Hydrogen silsesquioxane (HSQ) offers many advantages for use in interconnect technology. HSQ is relatively carbon free, thereby rendering it unnecessary to etch back HSQ below the upper surface of the metal lines to avoid poison via problems. In addition, HSQ exhibits excellent planarity and is capable of gap filling interwiring spacings less than 0.15 microns employing conventional spin-on equipment. HSQ undergoes a melting phase at approximately 200.degree. C.; it does not convert to the high dielectric constant glass phase until reaching temperatures of about 400.degree. C. in intermetal applications. As deposited HSQ is considered a relatively low dielectric constant material with a dielectric constant of about 2.9-3.0, vis-a-vis silicon dioxide grown by a thermal oxidation or chemical vapor deposition which has a dielectric constant of about 3.9-4.2. The mentioned dielectric constants are based on a scale wherein 1.0 represents the dielectric constant of air.
It would be advantageous to employ HSQ as a dielectric interlayer, particularly in view of its low dielectric constant vis-a-vis conventional silicon oxide interlayers.

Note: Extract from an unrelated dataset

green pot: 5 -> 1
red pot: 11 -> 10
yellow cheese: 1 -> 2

However, in attempting to employ HSQ as a dielectric interlayer, it was found that cracking undesirably occurred, particularly in high stress areas, such as proximate leading and/or trailing conductive features of a dense array of conductive lines bordered by an open field.

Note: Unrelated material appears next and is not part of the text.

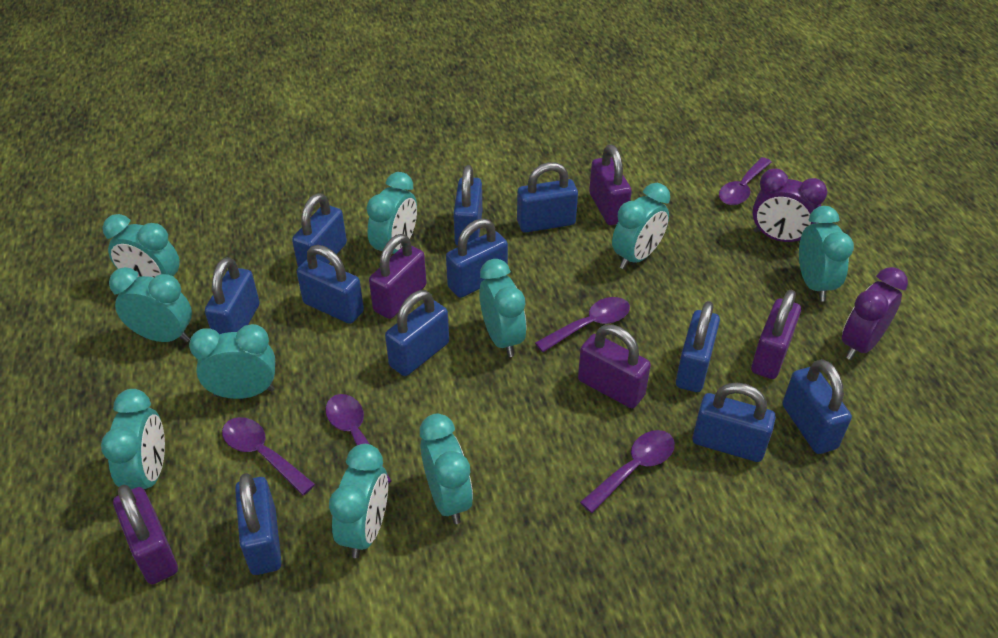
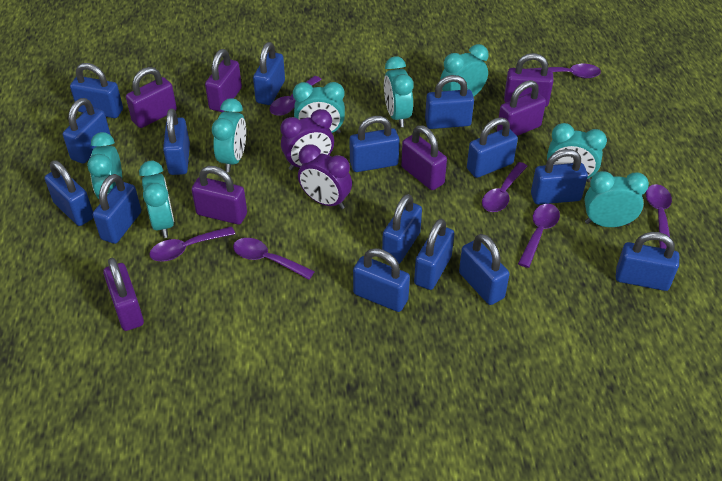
blue padlock: 11 -> 15
purple padlock: 5 -> 7
purple spoon: 5 -> 7
turquoise clock: 10 -> 8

For example, adverting to FIG. 1, a conductive pattern, such as a patterned metal layer comprising metal features with gaps therebetween, is formed on dielectric layer 10. The depicted patterned metal layer generally comprises a dense array of metal features including leading metal feature 11A and trailing metal feature 11B, wherein the metal features are separated by gaps 12, typically less than about 1 micron. A patterned metal layer having a feature size of about 0.50 microns typically contains gaps 12 extending about 0.375 microns. Leading metal feature 11A and trailing metal feature 11B border an open field, which generally extends greater than about 1 micron, such as greater than about 1.5 microns, e.g., greater than about 2 microns.
During experimentation conducted, a layer of HSQ was deposited on the patterned metal layer at a thickness sufficient to fill gaps 12 and serve as a dielectric interlayer, e.g., greater than about 8,000-10,000 .ANG.. It was found, however, that cracking occurred, particularly in high stress areas wherein a stepped portion was formed, as proximate leading metal feature 11A and trailing metal feature 11B bordering an open field, indicated by arrows 14 and 15, respectively.
Cracking in dielectric interlayers creates serious problems which negatively impact production throughput and device reliability. For example, cracks serve as trapping centers for contaminant particles and cause delamination.
Accordingly, there exists a need for semiconductor technology enabling the use of HSQ as a dielectric interlayer. There also exists a need for semiconductor technology enabling the use of HSQ as a dielectric interlayer in highly integrated semiconductor devices having design features of about 0.25 microns and under.